Заключительная строфа оставляет нас при всех тех сомнениях, что были внушены третьей строфой, с вариациями здесь повторяемой:
21 Все, Александр Герцович,
22 Заверчено давно,
23 Брось, Александр Скерцович[385],
24 Чего там! Все равно!
Самозабвенное исполнение одной и той же пьесы с утра до вечера изо дня в день требует какой-то бытовой мотивировки. Тут прежде всего напрашивается мысль о пародийно-уничижительном двойнике самого Мандельштама – профессионально невостребованном социальном отщепенце, близком к сумасшествию в своем артистическом эскапизме. Такая интерпретация, во-первых, поддерживается тем, что соната вечная заменяет исполнителю молитву чудную из лермонтовского подтекста[386] (ибо этим соответствием удостоверяется, что музыкант играет сонату именно «в минуту жизни трудную», которая длится изо дня в день), а во-вторых, удачно сочетается с разноречивыми свидетельствами о прототипе героя – соседе Мандельштамов, игравшем за стеной[387]: зеркальность обнажается благодаря симметричному расположению двух фигур по разные стороны от тонкой стены.
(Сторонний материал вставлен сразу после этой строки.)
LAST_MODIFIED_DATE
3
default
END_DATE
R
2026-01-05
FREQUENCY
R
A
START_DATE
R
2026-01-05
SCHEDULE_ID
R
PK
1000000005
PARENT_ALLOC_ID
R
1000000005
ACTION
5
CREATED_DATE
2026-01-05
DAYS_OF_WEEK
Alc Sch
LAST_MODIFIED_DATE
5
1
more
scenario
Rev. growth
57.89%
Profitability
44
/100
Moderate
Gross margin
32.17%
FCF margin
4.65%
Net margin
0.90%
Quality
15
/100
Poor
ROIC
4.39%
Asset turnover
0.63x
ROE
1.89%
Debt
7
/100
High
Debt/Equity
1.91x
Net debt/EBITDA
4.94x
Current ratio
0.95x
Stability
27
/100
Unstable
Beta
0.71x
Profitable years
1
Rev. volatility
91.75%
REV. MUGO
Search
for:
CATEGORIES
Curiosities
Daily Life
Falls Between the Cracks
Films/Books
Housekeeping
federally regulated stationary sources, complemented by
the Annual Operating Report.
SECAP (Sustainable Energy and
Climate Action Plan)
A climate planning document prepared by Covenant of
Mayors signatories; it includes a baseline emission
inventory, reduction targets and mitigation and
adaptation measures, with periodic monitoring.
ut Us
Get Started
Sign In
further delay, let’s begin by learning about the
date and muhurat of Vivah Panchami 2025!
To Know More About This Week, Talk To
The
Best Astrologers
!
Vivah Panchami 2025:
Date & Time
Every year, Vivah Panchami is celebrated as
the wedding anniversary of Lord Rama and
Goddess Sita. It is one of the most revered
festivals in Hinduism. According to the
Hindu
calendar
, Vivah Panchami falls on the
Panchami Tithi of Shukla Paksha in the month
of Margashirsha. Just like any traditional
Но сквозь эту версию просвечивает и другая – версия об уличном музыканте, получившая разработку у Б. А. Каца (хотя и в совершенно иной, чисто умозрительной плоскости: как модель возвращения героя в лоно еврейской народной музыки). В самом деле, «еврейский музыкант» – понятие, вовсе не тождественное такому, как «музыкант-еврей», и не подобное такому, как «английский музыкант» или «еврейский композитор». Еврейский музыкант – это не виртуоз, играющий Шуберта, но уличный или наемный исполнитель народной музыки, в основном ритуально-сопроводительного назначения. Его инструмент – не фортепиано, для которого написаны шубертовские сонаты и песни, а, разумеется, скрипка[388].
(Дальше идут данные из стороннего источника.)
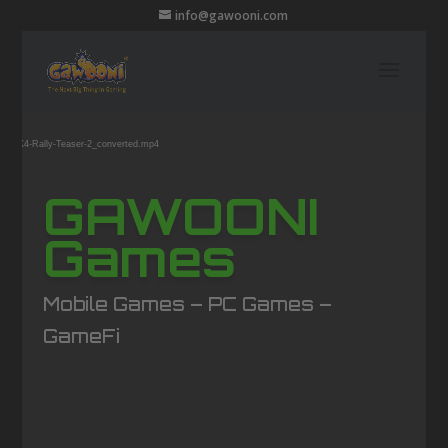
info@gawooni.com
Video
ound
Player
6/07/K4-Rally-Teaser-2_converted.mp4
GAWOONI
Games
Mobile Games – PC Games –
GameFi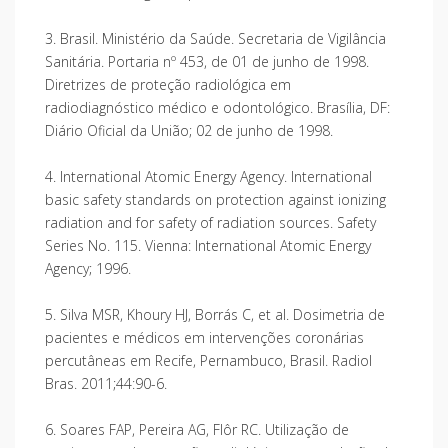
3. Brasil. Ministério da Saúde. Secretaria de Vigilância
Sanitária. Portaria nº 453, de 01 de junho de 1998.
Diretrizes de proteção radiológica em
radiodiagnóstico médico e odontológico. Brasília, DF:
Diário Oficial da União; 02 de junho de 1998.
4. International Atomic Energy Agency. International
basic safety standards on protection against ionizing
radiation and for safety of radiation sources. Safety
Series No. 115. Vienna: International Atomic Energy
Agency; 1996.
5. Silva MSR, Khoury HJ, Borrás C, et al. Dosimetria de
pacientes e médicos em intervenções coronárias
percutâneas em Recife, Pernambuco, Brasil. Radiol
Bras. 2011;44:90-6.
6. Soares FAP, Pereira AG, Flôr RC. Utilização de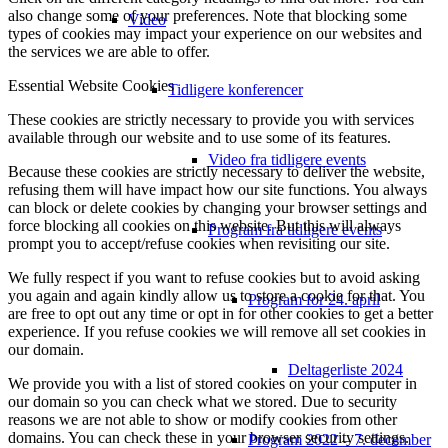
also change some of your preferences. Note that blocking some
Video
types of cookies may impact your experience on our websites and
the services we are able to offer.
Essential Website Cookies
Tidligere konferencer
These cookies are strictly necessary to provide you with services
available through our website and to use some of its features.
Video fra tidligere events
Because these cookies are strictly necessary to deliver the website,
refusing them will have impact how our site functions. You always
can block or delete cookies by changing your browser settings and
force blocking all cookies on this website. But this will always
Program fra tidligere events
prompt you to accept/refuse cookies when revisiting our site.
We fully respect if you want to refuse cookies but to avoid asking
you again and again kindly allow us to store a cookie for that. You
Program for 24. april
are free to opt out any time or opt in for other cookies to get a better
experience. If you refuse cookies we will remove all set cookies in
our domain.
Deltagerliste 2024
We provide you with a list of stored cookies on your computer in
our domain so you can check what we stored. Due to security
reasons we are not able to show or modify cookies from other
domains. You can check these in your browser security settings.
Program 2022 – 7. december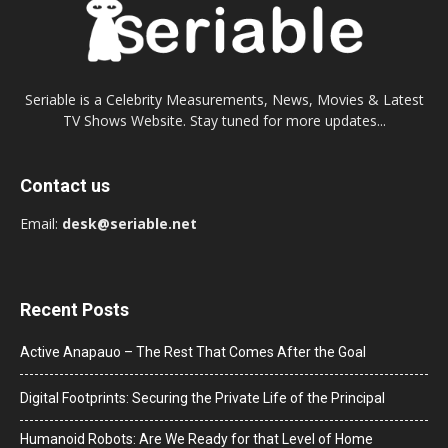
Seriable is a Celebrity Measurements, News, Movies & Latest
TV Shows Website. Stay tuned for more updates...
Contact us
Email:
desk@seriable.net
Recent Posts
Active Anapauo – The Rest That Comes After the Goal
Digital Footprints: Securing the Private Life of the Principal
Humanoid Robots: Are We Ready for that Level of Home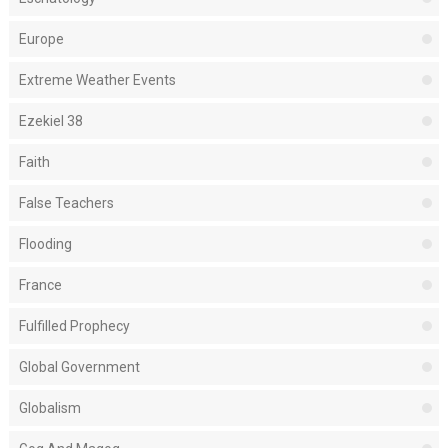
Europe
Extreme Weather Events
Ezekiel 38
Faith
False Teachers
Flooding
France
Fulfilled Prophecy
Global Government
Globalism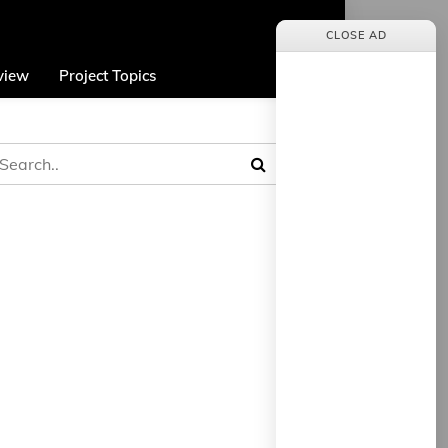
CLOSE AD
view
Project Topics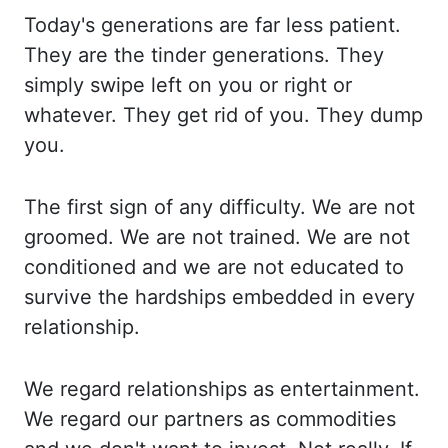
Today's generations are far less patient.
They are
the tinder generations. They
simply swipe left on you or right or
whatever. They get rid
of you. They dump
you.
The first sign of any difficulty. We are not
groomed. We are not
trained. We are not
conditioned and we are not educated to
survive the hardships embedded in
every
relationship.
We regard relationships as entertainment.
We regard our partners
as commodities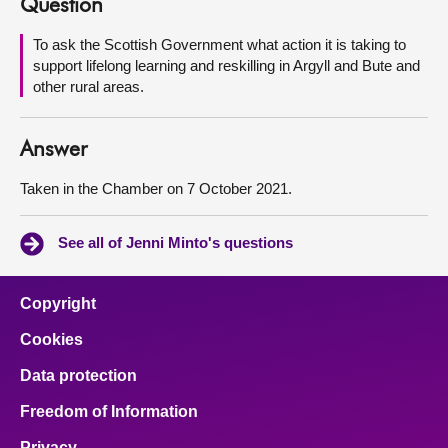
Question
About
To ask the Scottish Government what action it is taking to
support lifelong learning and reskilling in Argyll and Bute and
other rural areas.
Contact us
Answer
Taken in the Chamber on 7 October 2021.
See all of Jenni Minto's questions
Copyright
Cookies
Data protection
Freedom of Information
Privacy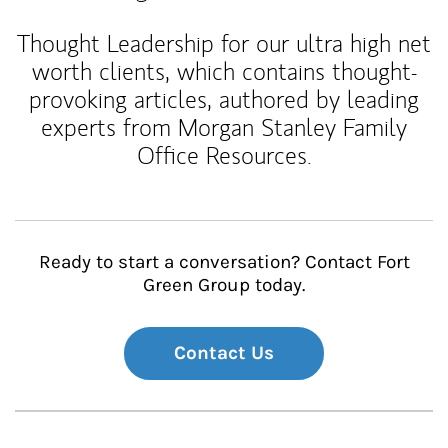
Thought Leadership for our ultra high net
worth clients, which contains thought-
provoking articles, authored by leading
experts from Morgan Stanley Family
Office Resources.
Ready to start a conversation? Contact Fort
Green Group today.
Contact Us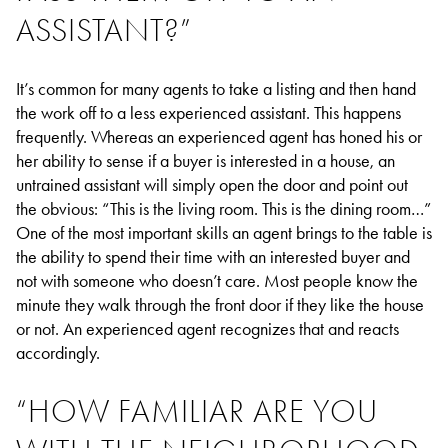
ASSISTANT?”
It’s common for many agents to take a listing and then hand
the work off to a less experienced assistant. This happens
frequently. Whereas an experienced agent has honed his or
her ability to sense if a buyer is interested in a house, an
untrained assistant will simply open the door and point out
the obvious: “This is the living room. This is the dining room…”
One of the most important skills an agent brings to the table is
the ability to spend their time with an interested buyer and
not with someone who doesn’t care. Most people know the
minute they walk through the front door if they like the house
or not. An experienced agent recognizes that and reacts
accordingly.
“HOW FAMILIAR ARE YOU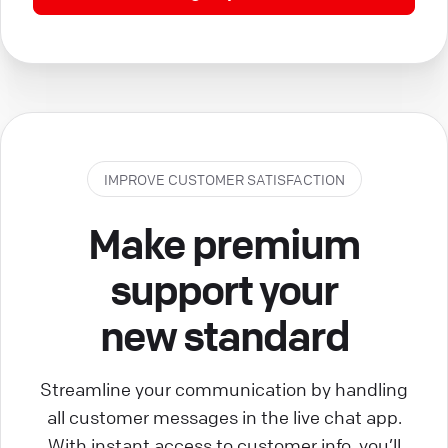
IMPROVE CUSTOMER SATISFACTION
Make premium
support your
new standard
Streamline your communication by handling
all customer messages in the live chat app.
With instant access to customer info, you’ll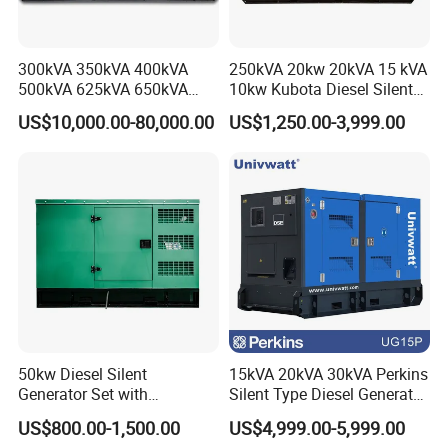
300kVA 350kVA 400kVA
250kVA 20kw 20kVA 15 kVA
500kVA 625kVA 650kVA
10kw Kubota Diesel Silent
800kVA 1000kVA Cummins
Soundproof Turbine Type
US$10,000.00-80,000.00
US$1,250.00-3,999.00
Silent Soundproof Diesel
Electric Power Generator
Power Electric Generator Set
with Engine
Genset Perkins Volvo
Mitsubishi Baudouin
50kw Diesel Silent
15kVA 20kVA 30kVA Perkins
Generator Set with
Silent Type Diesel Generator
Cummins Engine for
Set Industrial Power Station
US$800.00-1,500.00
US$4,999.00-5,999.00
Hospital Standby Power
Оба эти варианта прочтения сливаются в двусмысленной реплике: «Что, Александр Герцович, / На улице темно?» – чей адресат может находиться как посреди темной улицы, так и в освещенном помещении, за окнами которого, на улице, стемнело[389]. Постановка фразы указывает скорее на этот второй смысл, вытесняющий гипотезу об уличном музыканте из реального плана стихотворения в область нереализованных сюжетных потенций[390]. О том же свидетельствует и дальнейшее: «Пускай там итальяночка, / Покуда снег хрустит, / На узеньких на саночках / За Шубертом летит». Хотя речевой оборот «пускай там» означает то же, что «пускай себе», однако то самое обстоятельство, пренебречь которым этот оборот призывает, неизбежно присваивает входящей в его состав частице «там» еще и автономное значение местоименного наречия («там» в качестве пространственной категории[391]): «там» (‘не здесь’) означает морозную ночь, тогда как подразумеваемое «здесь» относится, наоборот, к убежищу от ночного холода.